A distinguished member of the Better Records Jazz Hall of Fame.
This is one of Wes Montgomery’s best albums from his prime ’60s period, if not THE best. Rich and full-bodied but clear and spacious, the 1963 All Tube Analog sound is perfect for Wes’s organ trio format.
Based on what I’m hearing my feeling is that most of the natural, full-bodied, smooth, sweet sound of the album is on the master tape, and that all that was needed to get that vintage sound correctly on to disc was simply to thread up that tape on a reasonably good machine and hit play.
The fact that nobody seems to be able to make an especially good sounding record — certainly not as good sounding as this one — these days tells me that in fact I’m wrong to think that such an approach would work. Somebody should have been able to figure out how to do it by now. In our experience that is simply not the case today, and has not been for many years.
Original Vs. Reissue
The original Riverside pressings are the best, right?
Not in our experience. We think that’s just another Record Myth.
Some of you may have discovered that many original records on Riverside are mostly awful sounding so we are not the least bit worried that this OJC won’t beat the pants off of the original, any reissue you may have, and of course any Heavy Vinyl pressing produced by anyone, anywhere at any time.
George Horn was doing brilliant work for Fantasy all through the ’80s. This album is proof that his sound is the right sound for this music.
Days Of Wine And Roses
The Trick Bag
The Breeze And I
For Heaven’s Sake
Before he moved away from straight-ahead jazz and starting playing what is now known as smooth jazz, Wes Montgomery was one of bop’s finest guitarists. Montgomery’s bop period ended much too soon, but thankfully, he recorded his share of rewarding bop albums when he was still bop-oriented — and one of them is Boss Guitar, which Orrin Keepnews produced in 1963.
It’s a trio recording, employing Mel Rhyne on organ and Jimmy Cobb on performances that have held up well over time… Boss Guitar is among the bop-oriented Montgomery albums that should continue to be savored after all these years.
Insightful In-Depth Review
Of Wes Montgomery, most jazzbos say that the axe man’s peppy version of the Latin “Besame Mucho” is the best track on the legendary 1963 Boss Guitar Riverside recording. Sure, Montgomery plays the lead hot. The normally laidback love song takes on a fiery intensity through the Rev’s (as Montgomery was known for his teetotalin’ ways) single-note flurries and fast-paced chords. However, while that piece as the opening track allows the guitarist to show off his technical abilities, it’s the slow songs that allow him and his two bandmates to really express themselves.
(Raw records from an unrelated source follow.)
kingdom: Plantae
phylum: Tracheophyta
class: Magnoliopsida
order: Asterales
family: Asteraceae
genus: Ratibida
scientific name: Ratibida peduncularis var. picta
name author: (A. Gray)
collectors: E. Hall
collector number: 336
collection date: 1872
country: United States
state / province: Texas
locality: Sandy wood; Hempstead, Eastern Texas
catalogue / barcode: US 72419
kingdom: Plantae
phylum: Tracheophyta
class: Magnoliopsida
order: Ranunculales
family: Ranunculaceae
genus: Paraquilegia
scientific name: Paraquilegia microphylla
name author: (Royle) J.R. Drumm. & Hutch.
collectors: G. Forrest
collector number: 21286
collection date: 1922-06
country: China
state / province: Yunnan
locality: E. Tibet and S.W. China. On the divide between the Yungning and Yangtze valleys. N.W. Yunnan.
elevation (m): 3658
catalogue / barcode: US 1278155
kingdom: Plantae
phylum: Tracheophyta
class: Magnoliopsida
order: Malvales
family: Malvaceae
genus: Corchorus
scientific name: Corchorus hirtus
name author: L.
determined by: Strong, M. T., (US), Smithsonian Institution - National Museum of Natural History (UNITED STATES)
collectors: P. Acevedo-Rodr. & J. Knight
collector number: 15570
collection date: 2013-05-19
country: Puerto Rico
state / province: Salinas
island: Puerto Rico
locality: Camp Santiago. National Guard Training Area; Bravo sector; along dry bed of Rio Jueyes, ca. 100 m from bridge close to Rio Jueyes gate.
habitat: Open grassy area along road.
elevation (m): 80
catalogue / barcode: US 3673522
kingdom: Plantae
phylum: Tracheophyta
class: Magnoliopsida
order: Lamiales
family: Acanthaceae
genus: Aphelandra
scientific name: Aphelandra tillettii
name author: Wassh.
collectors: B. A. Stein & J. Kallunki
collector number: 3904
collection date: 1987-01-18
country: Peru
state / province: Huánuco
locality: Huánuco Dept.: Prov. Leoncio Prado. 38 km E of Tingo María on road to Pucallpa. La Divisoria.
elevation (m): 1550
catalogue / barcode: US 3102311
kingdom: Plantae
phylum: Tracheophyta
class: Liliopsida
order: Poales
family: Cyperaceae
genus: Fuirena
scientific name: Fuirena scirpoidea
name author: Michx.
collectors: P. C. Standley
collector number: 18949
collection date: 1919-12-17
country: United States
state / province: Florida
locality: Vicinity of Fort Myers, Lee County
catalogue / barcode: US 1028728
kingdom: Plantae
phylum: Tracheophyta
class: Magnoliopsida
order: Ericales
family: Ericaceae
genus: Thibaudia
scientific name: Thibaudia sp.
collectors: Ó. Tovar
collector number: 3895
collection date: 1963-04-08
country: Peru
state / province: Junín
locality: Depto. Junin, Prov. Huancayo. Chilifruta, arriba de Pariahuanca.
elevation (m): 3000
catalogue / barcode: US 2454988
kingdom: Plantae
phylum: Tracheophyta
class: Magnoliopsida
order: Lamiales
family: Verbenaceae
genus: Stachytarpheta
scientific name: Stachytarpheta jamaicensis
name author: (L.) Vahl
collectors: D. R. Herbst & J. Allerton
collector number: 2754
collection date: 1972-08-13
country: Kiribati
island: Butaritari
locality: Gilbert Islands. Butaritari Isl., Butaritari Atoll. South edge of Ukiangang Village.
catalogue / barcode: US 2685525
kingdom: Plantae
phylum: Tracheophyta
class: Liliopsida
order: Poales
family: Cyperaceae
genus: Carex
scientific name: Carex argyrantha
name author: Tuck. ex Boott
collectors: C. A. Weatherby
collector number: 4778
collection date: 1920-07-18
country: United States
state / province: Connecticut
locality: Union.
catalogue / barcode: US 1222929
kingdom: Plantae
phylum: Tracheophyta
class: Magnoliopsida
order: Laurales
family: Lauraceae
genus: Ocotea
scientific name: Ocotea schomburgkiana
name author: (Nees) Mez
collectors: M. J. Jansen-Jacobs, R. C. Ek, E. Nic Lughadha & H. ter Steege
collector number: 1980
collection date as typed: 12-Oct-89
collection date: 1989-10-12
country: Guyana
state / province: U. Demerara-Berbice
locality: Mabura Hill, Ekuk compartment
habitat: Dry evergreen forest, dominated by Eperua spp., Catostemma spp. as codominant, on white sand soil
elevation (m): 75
Take, for example, the Rev’s leisurely approach to Henry Mancini’s theme song to the movie Days of Wine and Roses (ironically, a film about alcohol addiction). Montgomery’s unhurried playing shows off the beauty of the melody. Jimmy Cobb’s brushwork on drums sounds as natural as a flowing stream and Mel Rhyne’s Hammond B-3 organ gently lays down an atmospheric drone. Montgomery is obviously the boss here, and the unusualness of having the guitar lead a jazz trio disappears through the fluidity of th0000e music.
The same can said for the ballad “For Heaven’s Sake”, a tune best known as a love song by Billie Holiday. The instrumental version here comes off just as romantic, although Rhyne’s organ work does get a little churchy at the end. Montgomery’s soft playing seems right on the mark, going for the tenderness at the heart of the melody.
Remember, the American rock music scene in 1963 was in its doldrums. This was the year when the Singing Nun had the number one record, and other sappy tunes like “Blue Velvet” and “Hey Paula” ruled the charts. Sure, there were the Ronettes and the Beach Boys, not to mention Bob Dylan doing “Blowin’ in the Wind”, “Masters of War”, and “A Hard Rain’s A Gonna Fall”. These may be fine songs, but do you really want to make love to them? Jazz filled that niche back then, and nobody really did it with more suavity than Montgomery (with apologies to the Blue Note roster, which put out some consistently fine music that year, but the music of Jimmy Smith, Kenny Burrell, Grant Green and company certainly sounds more in its place at a nightclub or barroom than home in a bedroom).
While it may not be Montgomery’s finest release—that would be a matter of opinion more than fact—it certainly is one of the celebrated guitarist’s most notable achievements. If you are looking for some smooth jazz that’s not somnambulant, passionate yet relaxed, intimate without being overly dramatic … in other words, if you are looking for cool, this is the place to find it.